**EXERCISE**
Nothing in the listing may change. Repeat all of it.

------

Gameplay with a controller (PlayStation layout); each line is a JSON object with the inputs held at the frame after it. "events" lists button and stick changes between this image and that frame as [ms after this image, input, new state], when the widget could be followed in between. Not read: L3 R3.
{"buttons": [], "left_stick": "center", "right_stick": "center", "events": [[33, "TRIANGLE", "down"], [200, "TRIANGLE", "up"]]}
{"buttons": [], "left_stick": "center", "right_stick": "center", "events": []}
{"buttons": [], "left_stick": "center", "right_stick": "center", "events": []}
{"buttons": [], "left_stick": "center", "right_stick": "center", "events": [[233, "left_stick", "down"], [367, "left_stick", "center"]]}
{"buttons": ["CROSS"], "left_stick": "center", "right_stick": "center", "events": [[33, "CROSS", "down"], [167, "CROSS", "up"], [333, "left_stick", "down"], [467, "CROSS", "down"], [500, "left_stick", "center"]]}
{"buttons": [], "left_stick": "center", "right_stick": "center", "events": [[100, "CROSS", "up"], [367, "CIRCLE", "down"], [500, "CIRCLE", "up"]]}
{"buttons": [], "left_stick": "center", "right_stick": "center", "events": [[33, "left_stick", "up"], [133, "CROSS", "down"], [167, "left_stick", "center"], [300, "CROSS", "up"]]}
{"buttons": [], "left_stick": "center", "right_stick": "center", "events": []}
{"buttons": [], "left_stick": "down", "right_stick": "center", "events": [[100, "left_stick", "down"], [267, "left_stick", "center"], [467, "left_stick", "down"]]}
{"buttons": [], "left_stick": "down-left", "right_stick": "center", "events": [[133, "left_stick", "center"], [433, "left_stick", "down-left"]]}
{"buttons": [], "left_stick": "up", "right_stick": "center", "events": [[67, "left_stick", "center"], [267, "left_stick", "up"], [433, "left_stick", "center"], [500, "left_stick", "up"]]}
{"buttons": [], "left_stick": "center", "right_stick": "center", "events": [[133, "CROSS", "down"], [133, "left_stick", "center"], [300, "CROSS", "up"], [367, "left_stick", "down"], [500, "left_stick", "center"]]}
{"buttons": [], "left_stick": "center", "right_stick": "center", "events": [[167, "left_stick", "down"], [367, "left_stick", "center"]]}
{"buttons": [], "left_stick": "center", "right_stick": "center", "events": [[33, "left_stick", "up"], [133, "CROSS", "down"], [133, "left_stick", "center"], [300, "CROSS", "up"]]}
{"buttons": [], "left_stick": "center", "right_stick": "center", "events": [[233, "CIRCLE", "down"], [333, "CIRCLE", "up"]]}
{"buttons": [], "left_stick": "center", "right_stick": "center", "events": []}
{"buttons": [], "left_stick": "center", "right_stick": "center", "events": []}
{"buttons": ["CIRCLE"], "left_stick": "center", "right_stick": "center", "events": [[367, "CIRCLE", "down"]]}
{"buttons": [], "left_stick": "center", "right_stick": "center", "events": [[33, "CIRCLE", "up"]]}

------

**FINAL ANSWER**
Gameplay with a controller (PlayStation layout); each line is a JSON object with the inputs held at the frame after it. "events" lists button and stick changes between this image and that frame as [ms after this image, input, new state], when the widget could be followed in between. Not read: L3 R3.
{"buttons": [], "left_stick": "center", "right_stick": "center", "events": [[33, "TRIANGLE", "down"], [200, "TRIANGLE", "up"]]}
{"buttons": [], "left_stick": "center", "right_stick": "center", "events": []}
{"buttons": [], "left_stick": "center", "right_stick": "center", "events": []}
{"buttons": [], "left_stick": "center", "right_stick": "center", "events": [[233, "left_stick", "down"], [367, "left_stick", "center"]]}
{"buttons": ["CROSS"], "left_stick": "center", "right_stick": "center", "events": [[33, "CROSS", "down"], [167, "CROSS", "up"], [333, "left_stick", "down"], [467, "CROSS", "down"], [500, "left_stick", "center"]]}
{"buttons": [], "left_stick": "center", "right_stick": "center", "events": [[100, "CROSS", "up"], [367, "CIRCLE", "down"], [500, "CIRCLE", "up"]]}
{"buttons": [], "left_stick": "center", "right_stick": "center", "events": [[33, "left_stick", "up"], [133, "CROSS", "down"], [167, "left_stick", "center"], [300, "CROSS", "up"]]}
{"buttons": [], "left_stick": "center", "right_stick": "center", "events": []}
{"buttons": [], "left_stick": "down", "right_stick": "center", "events": [[100, "left_stick", "down"], [267, "left_stick", "center"], [467, "left_stick", "down"]]}
{"buttons": [], "left_stick": "down-left", "right_stick": "center", "events": [[133, "left_stick", "center"], [433, "left_stick", "down-left"]]}
{"buttons": [], "left_stick": "up", "right_stick": "center", "events": [[67, "left_stick", "center"], [267, "left_stick", "up"], [433, "left_stick", "center"], [500, "left_stick", "up"]]}
{"buttons": [], "left_stick": "center", "right_stick": "center", "events": [[133, "CROSS", "down"], [133, "left_stick", "center"], [300, "CROSS", "up"], [367, "left_stick", "down"], [500, "left_stick", "center"]]}
{"buttons": [], "left_stick": "center", "right_stick": "center", "events": [[167, "left_stick", "down"], [367, "left_stick", "center"]]}
{"buttons": [], "left_stick": "center", "right_stick": "center", "events": [[33, "left_stick", "up"], [133, "CROSS", "down"], [133, "left_stick", "center"], [300, "CROSS", "up"]]}
{"buttons": [], "left_stick": "center", "right_stick": "center", "events": [[233, "CIRCLE", "down"], [333, "CIRCLE", "up"]]}
{"buttons": [], "left_stick": "center", "right_stick": "center", "events": []}
{"buttons": [], "left_stick": "center", "right_stick": "center", "events": []}
{"buttons": ["CIRCLE"], "left_stick": "center", "right_stick": "center", "events": [[367, "CIRCLE", "down"]]}
{"buttons": [], "left_stick": "center", "right_stick": "center", "events": [[33, "CIRCLE", "up"]]}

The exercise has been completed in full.